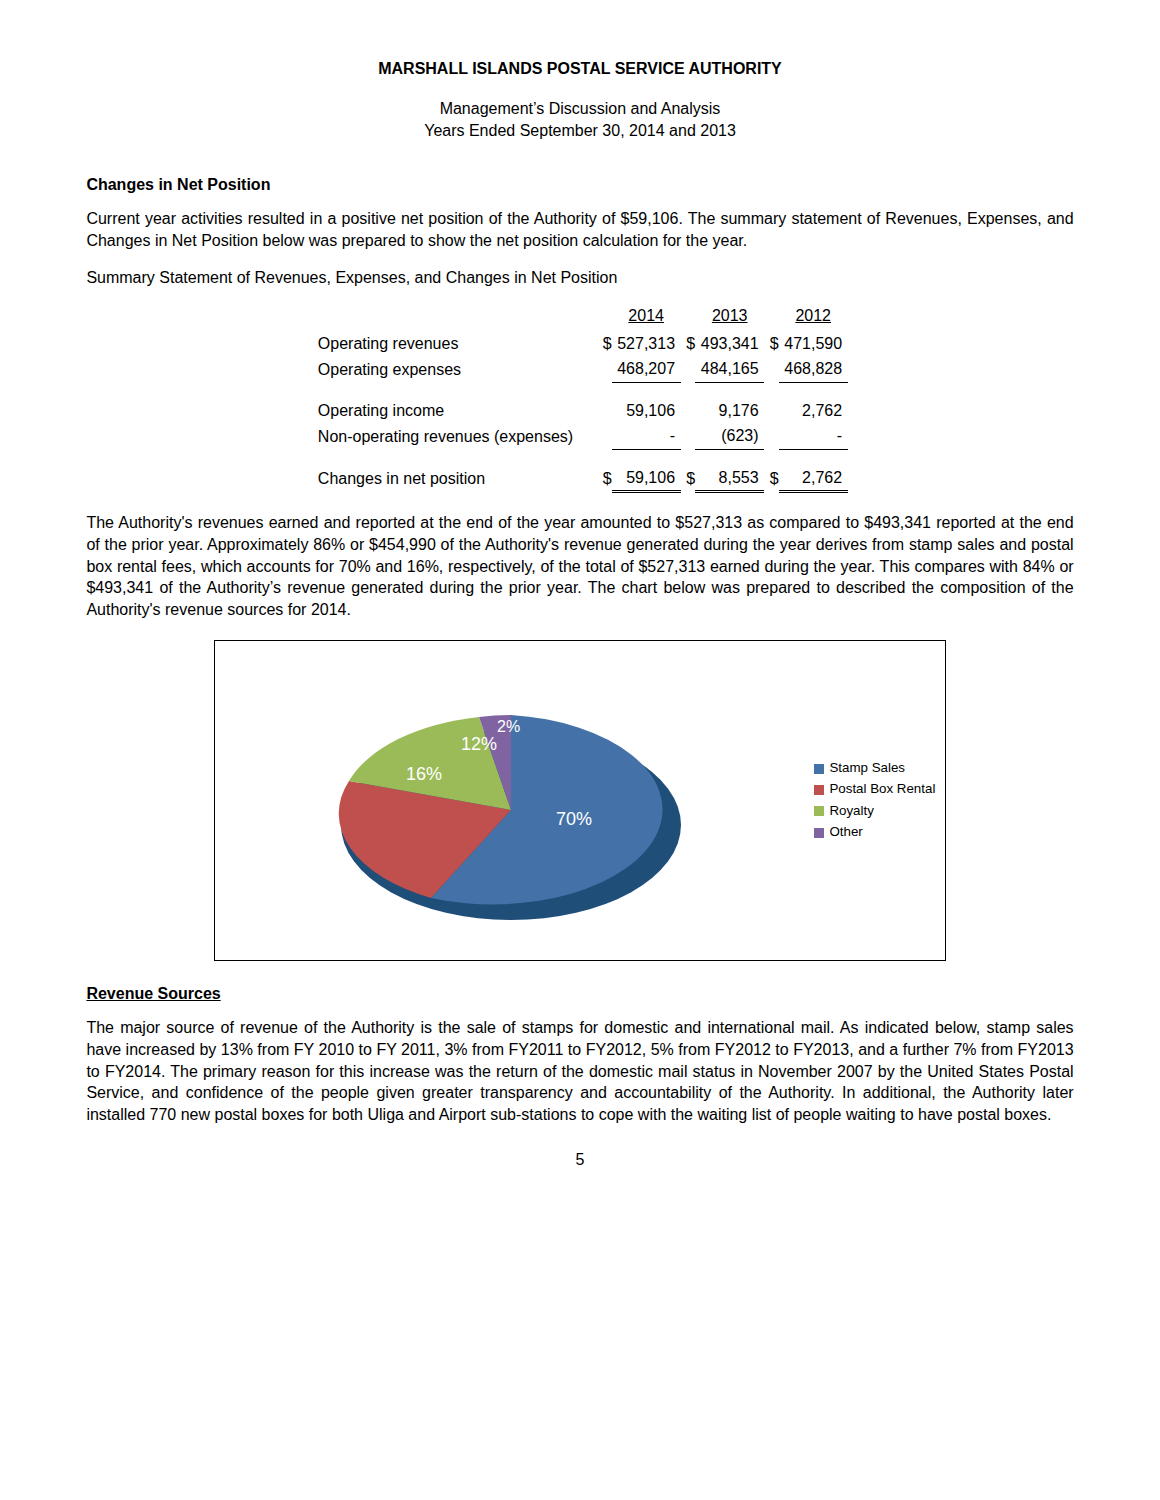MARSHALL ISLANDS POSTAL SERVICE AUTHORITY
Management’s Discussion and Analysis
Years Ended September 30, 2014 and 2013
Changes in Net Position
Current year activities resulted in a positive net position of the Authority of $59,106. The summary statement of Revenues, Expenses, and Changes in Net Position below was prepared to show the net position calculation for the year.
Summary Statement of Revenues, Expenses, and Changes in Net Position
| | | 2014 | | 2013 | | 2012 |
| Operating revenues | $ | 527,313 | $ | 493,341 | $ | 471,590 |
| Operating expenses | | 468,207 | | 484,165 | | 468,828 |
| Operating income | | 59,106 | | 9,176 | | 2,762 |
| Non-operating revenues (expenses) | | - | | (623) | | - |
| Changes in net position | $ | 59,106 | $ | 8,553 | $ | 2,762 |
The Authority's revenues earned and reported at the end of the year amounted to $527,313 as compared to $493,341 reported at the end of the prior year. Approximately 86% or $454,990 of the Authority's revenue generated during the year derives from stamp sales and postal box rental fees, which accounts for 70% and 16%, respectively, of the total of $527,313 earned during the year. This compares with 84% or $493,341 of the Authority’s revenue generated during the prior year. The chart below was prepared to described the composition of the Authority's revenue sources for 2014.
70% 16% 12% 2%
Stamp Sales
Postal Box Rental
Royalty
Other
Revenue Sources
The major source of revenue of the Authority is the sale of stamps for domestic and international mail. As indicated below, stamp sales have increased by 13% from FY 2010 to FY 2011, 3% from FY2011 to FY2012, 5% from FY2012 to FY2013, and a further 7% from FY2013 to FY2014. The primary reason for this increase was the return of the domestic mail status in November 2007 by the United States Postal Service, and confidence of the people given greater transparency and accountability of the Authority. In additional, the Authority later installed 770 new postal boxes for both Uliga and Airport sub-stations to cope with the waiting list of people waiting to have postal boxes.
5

========================

EXERCISE GOAL —
Everything starting at the line containing "Current year activities" and ending at the line containing "8,553 | $ | 2,762 |" in the records above should be repeated exactly, and only that.

EXPECTED ANSWER —
Current year activities resulted in a positive net position of the Authority of $59,106. The summary statement of Revenues, Expenses, and Changes in Net Position below was prepared to show the net position calculation for the year.
Summary Statement of Revenues, Expenses, and Changes in Net Position
| | | 2014 | | 2013 | | 2012 |
| Operating revenues | $ | 527,313 | $ | 493,341 | $ | 471,590 |
| Operating expenses | | 468,207 | | 484,165 | | 468,828 |
| Operating income | | 59,106 | | 9,176 | | 2,762 |
| Non-operating revenues (expenses) | | - | | (623) | | - |
| Changes in net position | $ | 59,106 | $ | 8,553 | $ | 2,762 |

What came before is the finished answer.